Trump se reúne na Casa Branca com novo líder da Síria, Ahmed al-Sharaa

Presidente dos EUA, Donald Trump, e o novo líder da Síria, Ahmed al-Sharaa — Foto: Reprodução

(OHF) – O presidente dos Estados Unidos, Donald Trump, recebeu nesta segunda-feira, 10, na Casa Branca, o novo líder da Síria, Ahmed al-Sharaa — um ex-combatente com histórico de vínculos com a Al-Qaeda que, até recentemente, figurava na lista americana de terroristas procurados.

A visita marca o ponto mais alto da ascensão de al-Sharaa, que derrubou o ex-ditador Bashar al-Assad em dezembro do ano passado, após uma longa e devastadora guerra civil, e tenta agora consolidar sua imagem como um governante moderado.

Entre os principais objetivos da viagem a Washington está persuadir a Casa Branca a suspender as sanções mais rígidas ainda em vigor contra Damasco.

Durante a reunião privada entre Trump e al-Sharaa, o Departamento do Tesouro dos EUA anunciou a prorrogação por 180 dias da suspensão da aplicação da Caesar Syria Civilian Protection Act, afirmando que a medida “indica o compromisso [de Washington] com a continuidade do alívio das sanções à Síria”. A revogação definitiva da lei, contudo, depende da aprovação do Congresso americano.

Esta foi a primeira visita oficial de um chefe de Estado sírio à Casa Branca, seis meses após o encontro entre Trump e al-Sharaa em Riad, na Arábia Saudita — ocasião em que o presidente americano havia sinalizado a intenção de reduzir as punições ao país árabe. Pouco antes da reunião em Washington, o governo dos EUA retirou o nome de al-Sharaa da lista de “Terroristas Globais Especialmente Designados”.

Apesar da importância política, a recepção foi discreta. O líder sírio entrou por uma porta lateral da Ala Oeste, sem a cerimônia normalmente reservada a dignitários estrangeiros. O acesso da imprensa foi limitado, e os repórteres que costumam acompanhar encontros no Salão Oval não foram autorizados a entrar.

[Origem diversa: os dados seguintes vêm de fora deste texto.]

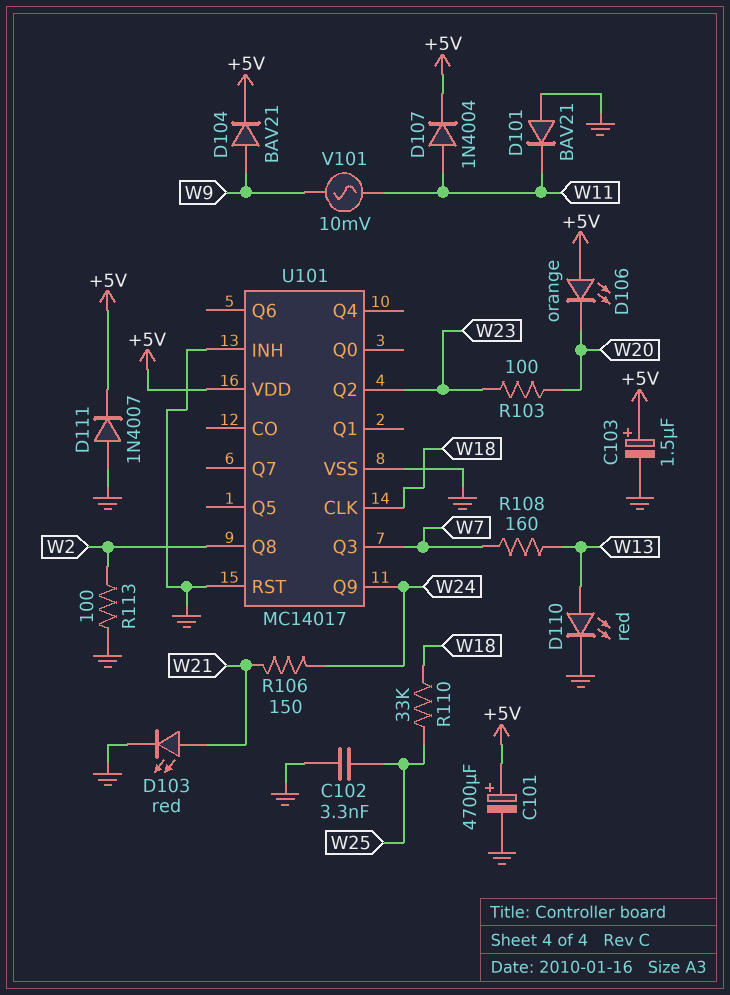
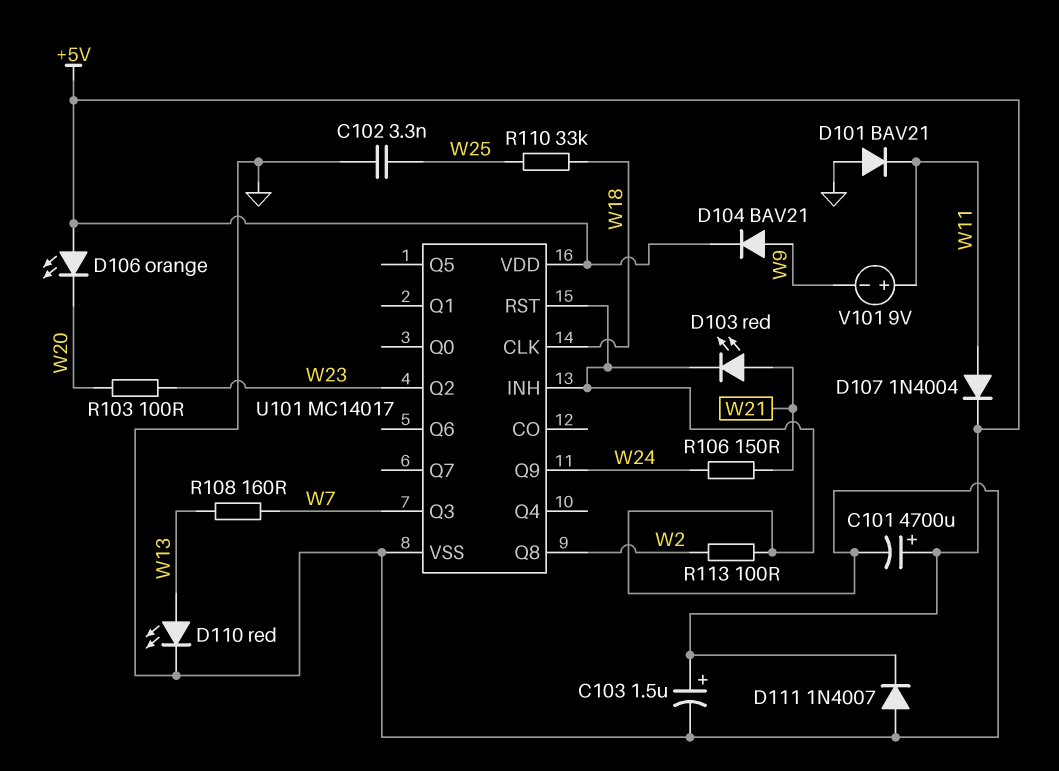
V101: AC 10mV (W9, W11) -> 9V (plus W11, minus W9)

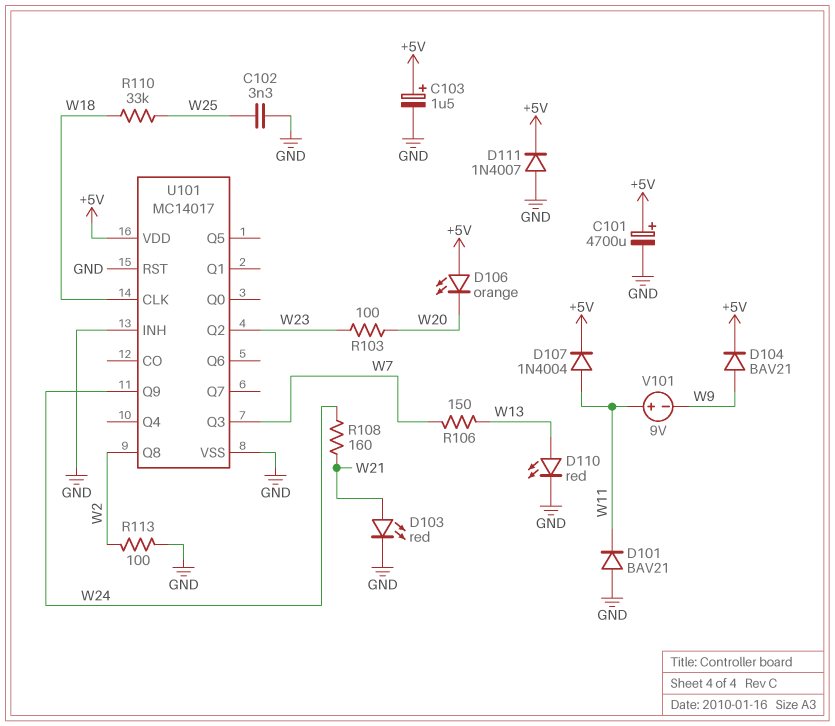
R106: 150 (W21, W24) -> 150 (W7, W13)
R108: 160 (W7, W13) -> 160 (W21, W24)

Aos 43 anos, al-Sharaa chegou ao poder após uma ofensiva relâmpago de seus combatentes no noroeste da Síria, que resultou na queda de Assad em 8 de dezembro. Desde então, Damasco passou por uma rápida reorientação diplomática, distanciando-se de antigos aliados, como Irã e Rússia, e aproximando-se da Turquia, de países do Golfo e dos Estados Unidos.

Embora o governo Trump já tenha flexibilizado parte das restrições impostas ao antigo regime, as sanções da Lei Caesar continuam sendo o principal obstáculo à reconstrução do país. Um alto funcionário americano afirmou que a Casa Branca apoia a revogação total da lei pelo Congresso.

A segurança regional também foi tema central das conversas. Em uma guinada significativa da política externa americana, Trump demonstrou apoio à transição política síria. Washington vem mediando tratativas para um possível acordo de segurança entre Síria e Israel, embora o governo israelense ainda mantenha cautela diante do passado jihadista de al-Sharaa.

De acordo com fontes citadas pela agência Reuters, os EUA planejam estabelecer presença militar em uma base aérea nos arredores de Damasco. A Síria, por sua vez, deve anunciar em breve sua adesão formal à coalizão liderada pelos Estados Unidos contra o Estado Islâmico (ISIS).